FENOMENA
RETORIKA
A.
Pengertian Fenomena Retorika
Dinamakan
fenomena retorika karena merupakan permasalahan yang timbul sebagai suatu
gejala dari kegiatan bertutur dari suatu tradisi/budaya yang berbeda. Fenomena
retorika adalah fenomena tutur yang berbeda-beda yang tidak lain daripada
perwujudan usaha dan tindak penutur dalam rangka mempengaruhi penanggap
tuturnya.
Prof. Leslie
White dalam karangannya yang berjudul “Symbol the basis of Languange and Culture”,
membantah teori Evolusi Darwin. Guru besar antropologi berkebangsaan Amerika
ini dengan berbagai ulasan dan teori
meyakinkan orang bahwa kegiatan bertutur manusialah yang meyakinkan
peradapan dan kebudayaan. Tanpa kemampuan bertutur, tanpa kegiatan bertutur,
manusia tidak akan memiliki peradapan dan kebudayaan itu. Demikian yakinnya
Prof. Lesli White dengan pandangannya, sampai-sampai dia berani menentang
sebagai berikut: “Remove speech from culture and what whol remain. Let us see”
(Walter Goldschmindt).
Jadi, kegiatan bertutur pada
dasarnya adalah kegiatan membahasakan sesuatu bagian integral dari kehidupan
bermasyarakat serta alat-alat yang fungsional dalam kehidupan tersebut. Dalam
keseluruhan kegiatan bertutur itu orang selalu terlibat dengan masalah-masalah
retorika yang mempengaruhi pihak lain (penanggap tutur).
B.
Fenomena
Retorika dalam Budaya
Fenomena
retorika dalam budaya adalah permasalahan tutur dalam budaya yang berbeda-beda,
yang tidak lain daripada perwujudan usaha dan tindak penutur dalam rangka mempengaruhi
tutur. Fenomena retorika dalam
berbagai bidang, antara lain sebagai
berikut:
1.
Retorika
dalam Pendidikan
Pendidikan
adalah bimbingan sistematis yang membantu anak didik mengembangkan dirinya
dalam memperoleh pengetahuan serta keterampilan yang berguna bagi kehidupan dan
kemanusiaan pada umumnya. Dengan pengertian serupa itu pendidik tak ubahnya
sebagai seorang pengasuh.

···

**KERJAKAN TUGAS INI**
(A) Tolong ringkas teks tentang fenomena retorika dalam dua kalimat.
(B) Dalam teks tentang fenomena retorika, pendidik disamakan dengan apa?
Daftar yang menyusul tidak dipakai sama sekali dalam pengerjaan ini.

**DAFTAR ENTRI**
···

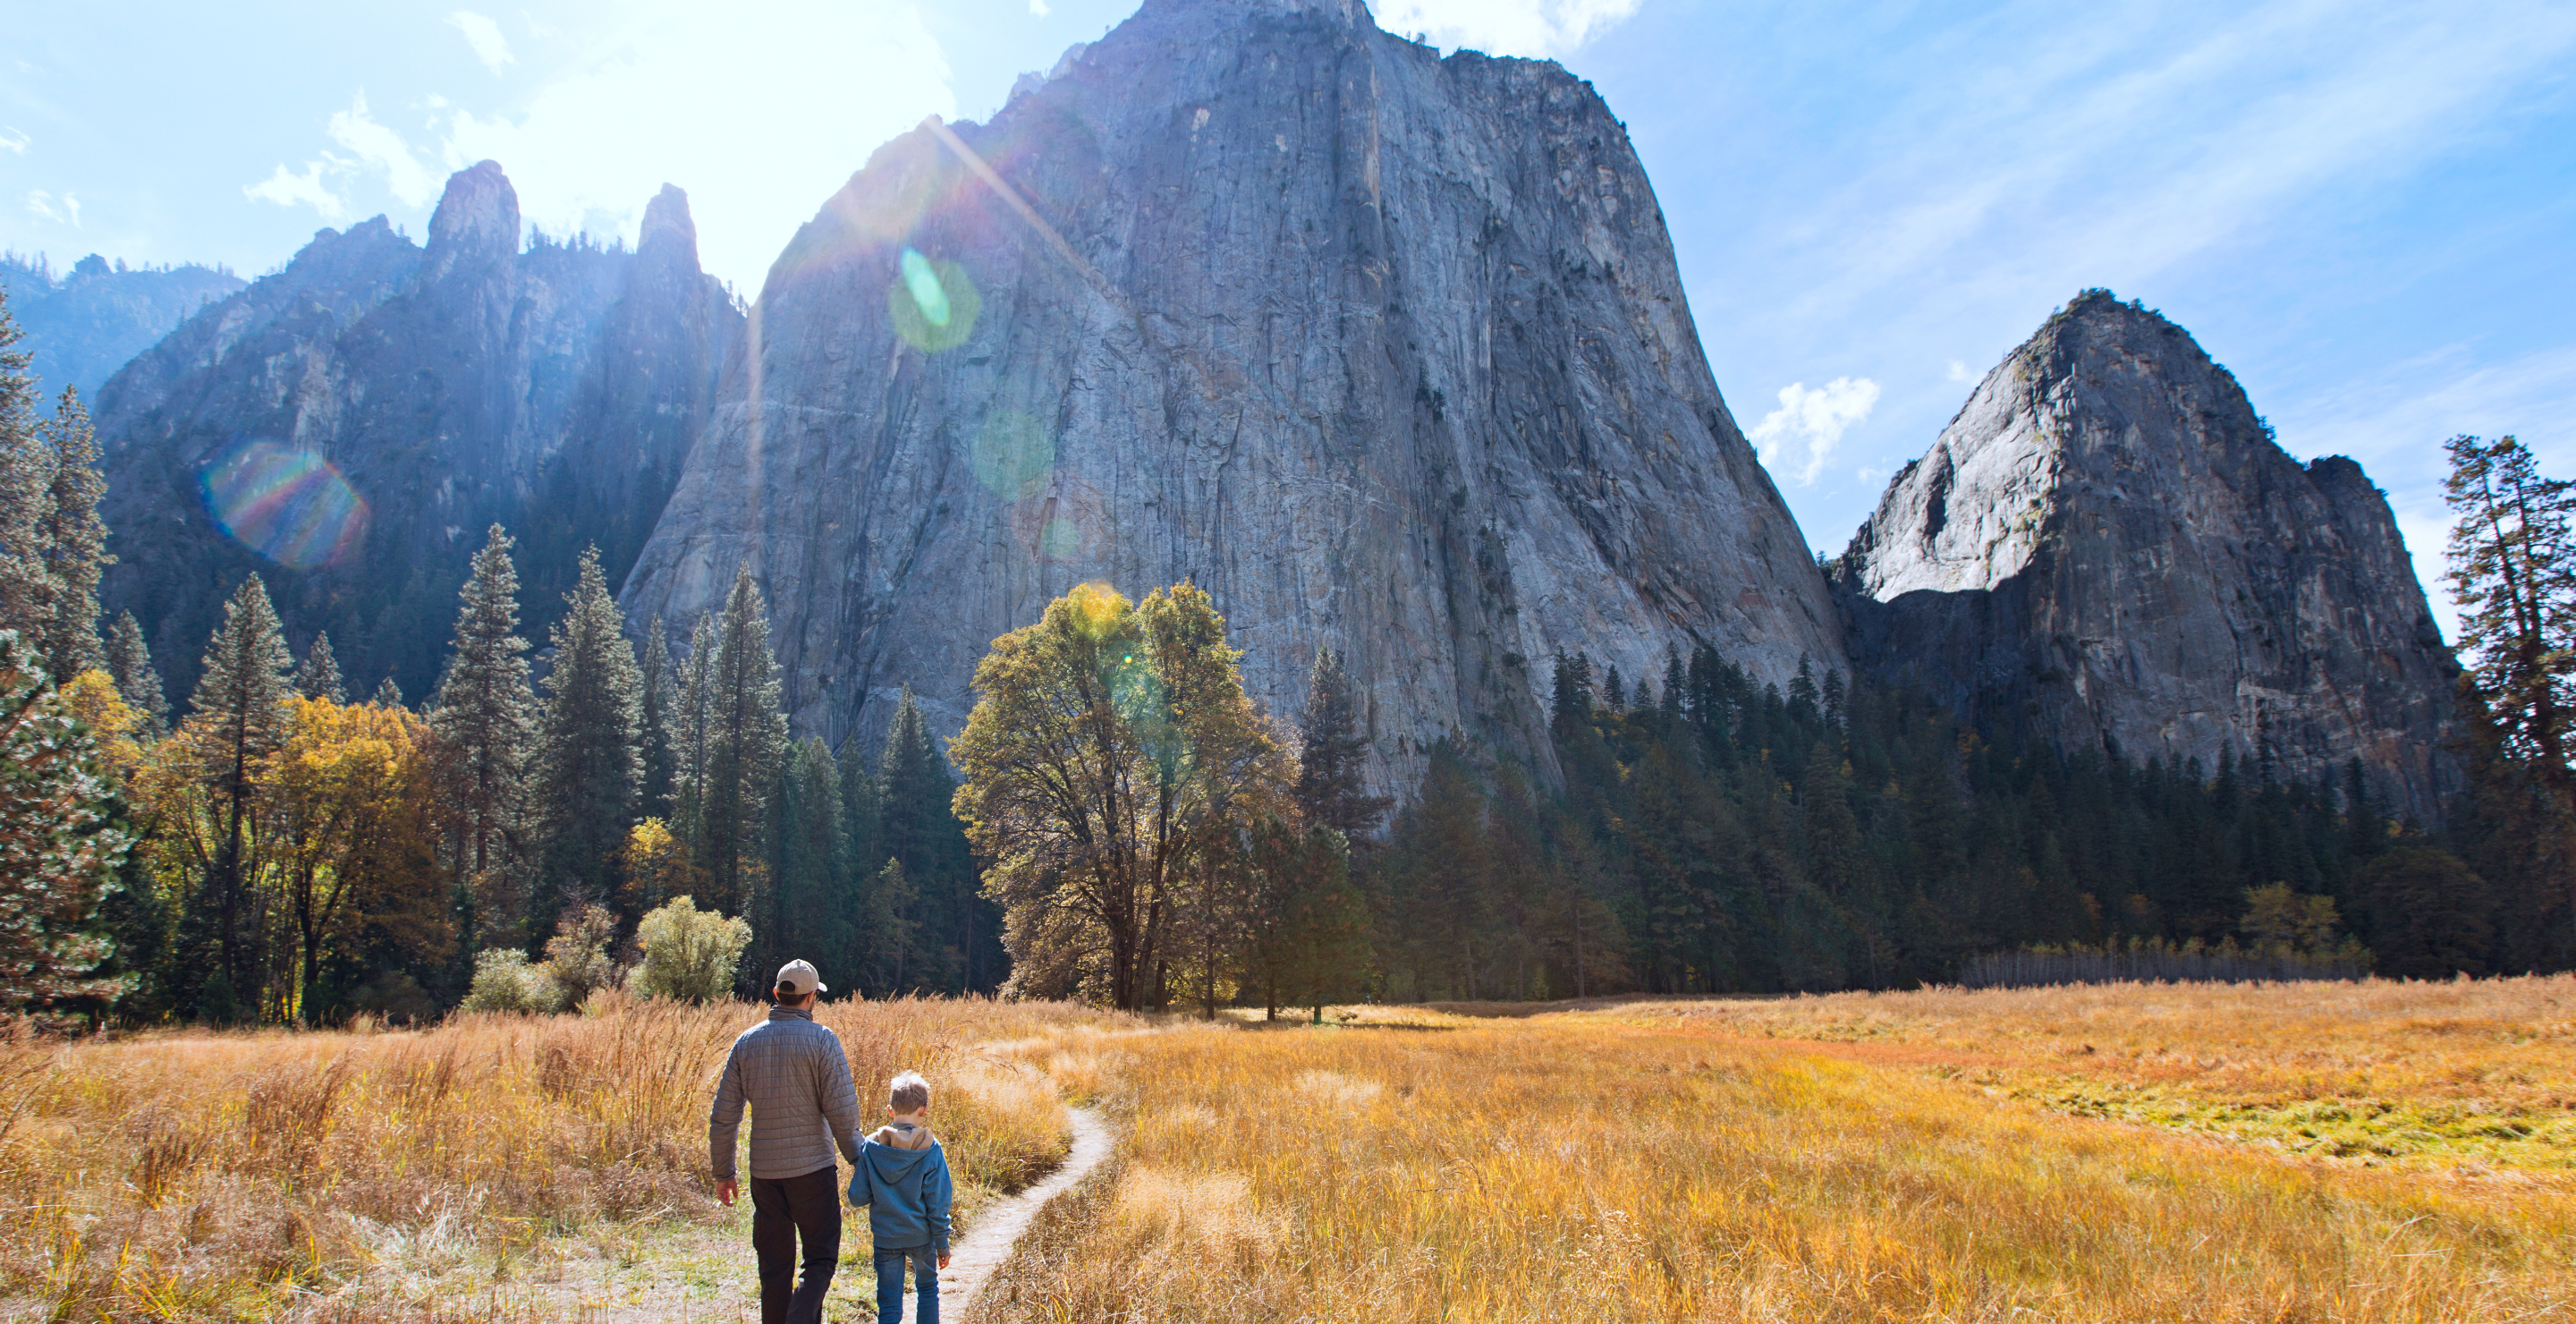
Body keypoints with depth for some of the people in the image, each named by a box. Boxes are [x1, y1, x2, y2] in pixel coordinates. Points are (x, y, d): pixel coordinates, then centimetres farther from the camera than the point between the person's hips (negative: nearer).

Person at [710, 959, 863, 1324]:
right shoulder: (822, 1040, -9)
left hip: (764, 1171, 4)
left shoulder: (747, 1041, 3)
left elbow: (723, 1116, 4)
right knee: (820, 1262, 5)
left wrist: (723, 1173, 13)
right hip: (812, 1169, -4)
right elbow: (843, 1112, -12)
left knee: (774, 1268, 15)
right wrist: (857, 1158, 1)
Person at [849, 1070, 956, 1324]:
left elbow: (857, 1197, -7)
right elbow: (937, 1204, -10)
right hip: (920, 1236, 0)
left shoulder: (871, 1147, -10)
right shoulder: (930, 1150, -14)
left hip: (885, 1237, 1)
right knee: (927, 1289, 23)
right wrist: (942, 1244, 1)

···

**KUNCI JAWABAN**
(A) Fenomena retorika adalah fenomena tutur yang berbeda-beda sebagai perwujudan usaha dan tindak penutur untuk mempengaruhi penanggap tuturnya, dan dalam seluruh kegiatan bertutur orang selalu terlibat dengan masalah retorika. Prof. Leslie White, guru besar antropologi berkebangsaan Amerika, membantah teori Evolusi Darwin dan meyakini bahwa tanpa kemampuan dan kegiatan bertutur manusia tidak akan memiliki peradaban dan kebudayaan.

(B) Dengan seorang pengasuh.